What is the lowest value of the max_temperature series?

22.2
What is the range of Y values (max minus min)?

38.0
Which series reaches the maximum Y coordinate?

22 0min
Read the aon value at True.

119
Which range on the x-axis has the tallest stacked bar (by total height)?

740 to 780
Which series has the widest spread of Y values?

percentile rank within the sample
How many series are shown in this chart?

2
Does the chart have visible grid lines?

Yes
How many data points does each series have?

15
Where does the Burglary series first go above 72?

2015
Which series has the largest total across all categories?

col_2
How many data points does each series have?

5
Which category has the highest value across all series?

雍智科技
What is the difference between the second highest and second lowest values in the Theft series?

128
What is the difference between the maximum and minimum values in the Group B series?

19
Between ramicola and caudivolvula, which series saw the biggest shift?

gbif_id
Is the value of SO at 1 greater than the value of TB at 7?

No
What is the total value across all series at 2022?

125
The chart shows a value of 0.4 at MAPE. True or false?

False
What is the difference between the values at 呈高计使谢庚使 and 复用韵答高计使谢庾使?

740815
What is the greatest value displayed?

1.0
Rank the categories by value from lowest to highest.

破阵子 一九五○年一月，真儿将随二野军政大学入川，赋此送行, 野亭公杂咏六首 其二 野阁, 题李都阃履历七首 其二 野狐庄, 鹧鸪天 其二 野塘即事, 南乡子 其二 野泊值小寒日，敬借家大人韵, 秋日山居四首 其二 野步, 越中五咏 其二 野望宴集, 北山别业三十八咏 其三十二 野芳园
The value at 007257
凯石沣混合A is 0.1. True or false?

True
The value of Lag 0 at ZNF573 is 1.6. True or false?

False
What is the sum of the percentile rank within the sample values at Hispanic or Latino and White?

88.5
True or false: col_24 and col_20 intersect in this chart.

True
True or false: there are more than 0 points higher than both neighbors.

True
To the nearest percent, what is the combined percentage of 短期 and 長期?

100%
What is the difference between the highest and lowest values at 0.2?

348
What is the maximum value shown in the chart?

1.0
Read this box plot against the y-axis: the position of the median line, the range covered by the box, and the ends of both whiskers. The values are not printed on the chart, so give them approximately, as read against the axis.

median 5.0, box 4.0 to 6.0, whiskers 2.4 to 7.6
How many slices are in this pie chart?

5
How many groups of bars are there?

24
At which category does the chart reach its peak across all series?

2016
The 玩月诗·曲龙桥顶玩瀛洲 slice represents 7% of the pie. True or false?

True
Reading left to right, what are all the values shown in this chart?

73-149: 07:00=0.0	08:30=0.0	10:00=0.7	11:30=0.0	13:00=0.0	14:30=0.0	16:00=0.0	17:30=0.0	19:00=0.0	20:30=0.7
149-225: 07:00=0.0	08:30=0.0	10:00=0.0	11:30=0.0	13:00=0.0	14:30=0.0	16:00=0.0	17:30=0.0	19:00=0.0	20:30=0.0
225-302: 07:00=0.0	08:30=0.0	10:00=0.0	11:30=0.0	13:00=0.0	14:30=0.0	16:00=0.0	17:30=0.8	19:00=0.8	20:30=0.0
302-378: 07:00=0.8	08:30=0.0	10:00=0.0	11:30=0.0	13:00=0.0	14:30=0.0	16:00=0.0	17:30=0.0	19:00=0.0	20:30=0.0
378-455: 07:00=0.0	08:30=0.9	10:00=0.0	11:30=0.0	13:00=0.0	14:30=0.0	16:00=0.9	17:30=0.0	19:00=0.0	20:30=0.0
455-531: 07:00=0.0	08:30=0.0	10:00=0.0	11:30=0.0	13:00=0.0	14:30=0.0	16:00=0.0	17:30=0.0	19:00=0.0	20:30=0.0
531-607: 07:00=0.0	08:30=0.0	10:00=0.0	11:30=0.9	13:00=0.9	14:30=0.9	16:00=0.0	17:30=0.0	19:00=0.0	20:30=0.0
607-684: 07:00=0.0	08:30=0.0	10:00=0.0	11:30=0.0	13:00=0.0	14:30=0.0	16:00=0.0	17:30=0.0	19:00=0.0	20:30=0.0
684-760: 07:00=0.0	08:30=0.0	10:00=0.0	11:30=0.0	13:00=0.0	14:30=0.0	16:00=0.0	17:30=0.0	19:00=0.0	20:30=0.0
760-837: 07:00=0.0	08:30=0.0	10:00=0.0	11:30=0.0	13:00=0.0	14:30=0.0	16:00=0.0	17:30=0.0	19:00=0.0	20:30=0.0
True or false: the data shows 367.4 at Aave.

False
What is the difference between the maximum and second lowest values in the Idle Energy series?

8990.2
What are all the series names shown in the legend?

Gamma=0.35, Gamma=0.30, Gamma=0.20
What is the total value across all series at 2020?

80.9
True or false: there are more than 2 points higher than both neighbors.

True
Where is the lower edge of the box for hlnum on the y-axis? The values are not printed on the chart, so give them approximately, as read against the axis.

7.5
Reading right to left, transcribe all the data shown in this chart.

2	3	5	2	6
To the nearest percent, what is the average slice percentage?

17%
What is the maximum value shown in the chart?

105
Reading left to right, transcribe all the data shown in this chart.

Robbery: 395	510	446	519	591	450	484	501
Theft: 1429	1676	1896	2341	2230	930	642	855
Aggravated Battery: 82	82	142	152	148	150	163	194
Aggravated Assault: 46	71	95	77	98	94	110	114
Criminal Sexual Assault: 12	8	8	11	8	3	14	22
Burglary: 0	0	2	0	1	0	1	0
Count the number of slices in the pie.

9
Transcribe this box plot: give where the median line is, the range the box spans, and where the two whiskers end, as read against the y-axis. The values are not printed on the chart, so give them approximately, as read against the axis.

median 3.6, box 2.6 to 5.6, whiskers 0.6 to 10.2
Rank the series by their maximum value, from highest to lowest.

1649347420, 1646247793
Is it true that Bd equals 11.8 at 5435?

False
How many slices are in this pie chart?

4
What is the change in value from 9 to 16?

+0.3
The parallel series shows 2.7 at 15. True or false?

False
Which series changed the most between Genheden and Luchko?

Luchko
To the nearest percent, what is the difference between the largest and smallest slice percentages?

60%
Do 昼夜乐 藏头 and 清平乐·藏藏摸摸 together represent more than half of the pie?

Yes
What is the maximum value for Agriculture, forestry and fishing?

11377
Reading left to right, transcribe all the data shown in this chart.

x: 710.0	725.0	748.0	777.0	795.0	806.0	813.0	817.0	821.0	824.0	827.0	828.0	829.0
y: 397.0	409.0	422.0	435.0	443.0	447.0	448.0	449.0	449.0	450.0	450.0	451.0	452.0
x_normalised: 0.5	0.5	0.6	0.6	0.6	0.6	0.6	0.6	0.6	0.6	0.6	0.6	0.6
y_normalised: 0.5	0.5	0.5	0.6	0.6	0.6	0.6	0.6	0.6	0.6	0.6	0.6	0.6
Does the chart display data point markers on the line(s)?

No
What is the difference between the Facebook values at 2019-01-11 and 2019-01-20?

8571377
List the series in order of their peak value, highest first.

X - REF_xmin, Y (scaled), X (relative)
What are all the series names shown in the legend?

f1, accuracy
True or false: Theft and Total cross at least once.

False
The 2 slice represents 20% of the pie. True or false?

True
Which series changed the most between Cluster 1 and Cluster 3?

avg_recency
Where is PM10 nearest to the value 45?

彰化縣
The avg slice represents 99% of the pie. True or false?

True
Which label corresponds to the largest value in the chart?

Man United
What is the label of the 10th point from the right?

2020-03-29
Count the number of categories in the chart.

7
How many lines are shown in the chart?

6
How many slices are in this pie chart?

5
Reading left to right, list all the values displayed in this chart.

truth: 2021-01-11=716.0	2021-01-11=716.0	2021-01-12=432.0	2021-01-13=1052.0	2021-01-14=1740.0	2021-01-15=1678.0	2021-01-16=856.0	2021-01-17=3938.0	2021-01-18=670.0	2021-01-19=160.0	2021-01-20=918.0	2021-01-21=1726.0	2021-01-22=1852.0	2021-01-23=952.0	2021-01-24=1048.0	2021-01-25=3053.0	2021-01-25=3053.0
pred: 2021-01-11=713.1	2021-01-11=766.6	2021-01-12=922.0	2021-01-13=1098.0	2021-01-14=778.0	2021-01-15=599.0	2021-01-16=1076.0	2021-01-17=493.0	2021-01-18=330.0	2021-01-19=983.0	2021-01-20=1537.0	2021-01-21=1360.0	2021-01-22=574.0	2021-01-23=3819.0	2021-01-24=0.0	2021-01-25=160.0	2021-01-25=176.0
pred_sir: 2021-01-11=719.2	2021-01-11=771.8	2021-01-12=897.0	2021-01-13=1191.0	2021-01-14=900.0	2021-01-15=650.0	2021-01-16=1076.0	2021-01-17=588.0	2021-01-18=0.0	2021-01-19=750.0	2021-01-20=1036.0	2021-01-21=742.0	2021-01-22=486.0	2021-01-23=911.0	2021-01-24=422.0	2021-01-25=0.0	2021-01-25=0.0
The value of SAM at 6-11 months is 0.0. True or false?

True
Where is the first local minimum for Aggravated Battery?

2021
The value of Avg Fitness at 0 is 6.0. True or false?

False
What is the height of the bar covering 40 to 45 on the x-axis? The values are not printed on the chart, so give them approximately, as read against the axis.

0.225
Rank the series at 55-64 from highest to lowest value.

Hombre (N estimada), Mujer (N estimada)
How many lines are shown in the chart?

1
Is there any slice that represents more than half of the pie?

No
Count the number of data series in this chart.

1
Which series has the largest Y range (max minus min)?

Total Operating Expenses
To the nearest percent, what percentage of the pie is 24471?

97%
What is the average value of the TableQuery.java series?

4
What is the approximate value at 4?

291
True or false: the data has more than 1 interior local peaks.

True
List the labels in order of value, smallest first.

**WHAT THIS TASK INVOLVES:** Convert the stretch of material from the line containing "1649347420, 1646247793" through the line containing "What is the maximum value for", both lines included, into a JSON list of strings with one string per line and blank lines left out.

**YOUR RESPONSE:**
[
  "1649347420, 1646247793",
  "Is it true that Bd equals 11.8 at 5435?",
  "False",
  "How many slices are in this pie chart?",
  "4",
  "What is the change in value from 9 to 16?",
  "+0.3",
  "The parallel series shows 2.7 at 15. True or false?",
  "False",
  "Which series changed the most between Genheden and Luchko?",
  "Luchko",
  "To the nearest percent, what is the difference between the largest and smallest slice percentages?",
  "60%",
  "Do 昼夜乐 藏头 and 清平乐·藏藏摸摸 together represent more than half of the pie?",
  "Yes",
  "What is the maximum value for Agriculture, forestry and fishing?"
]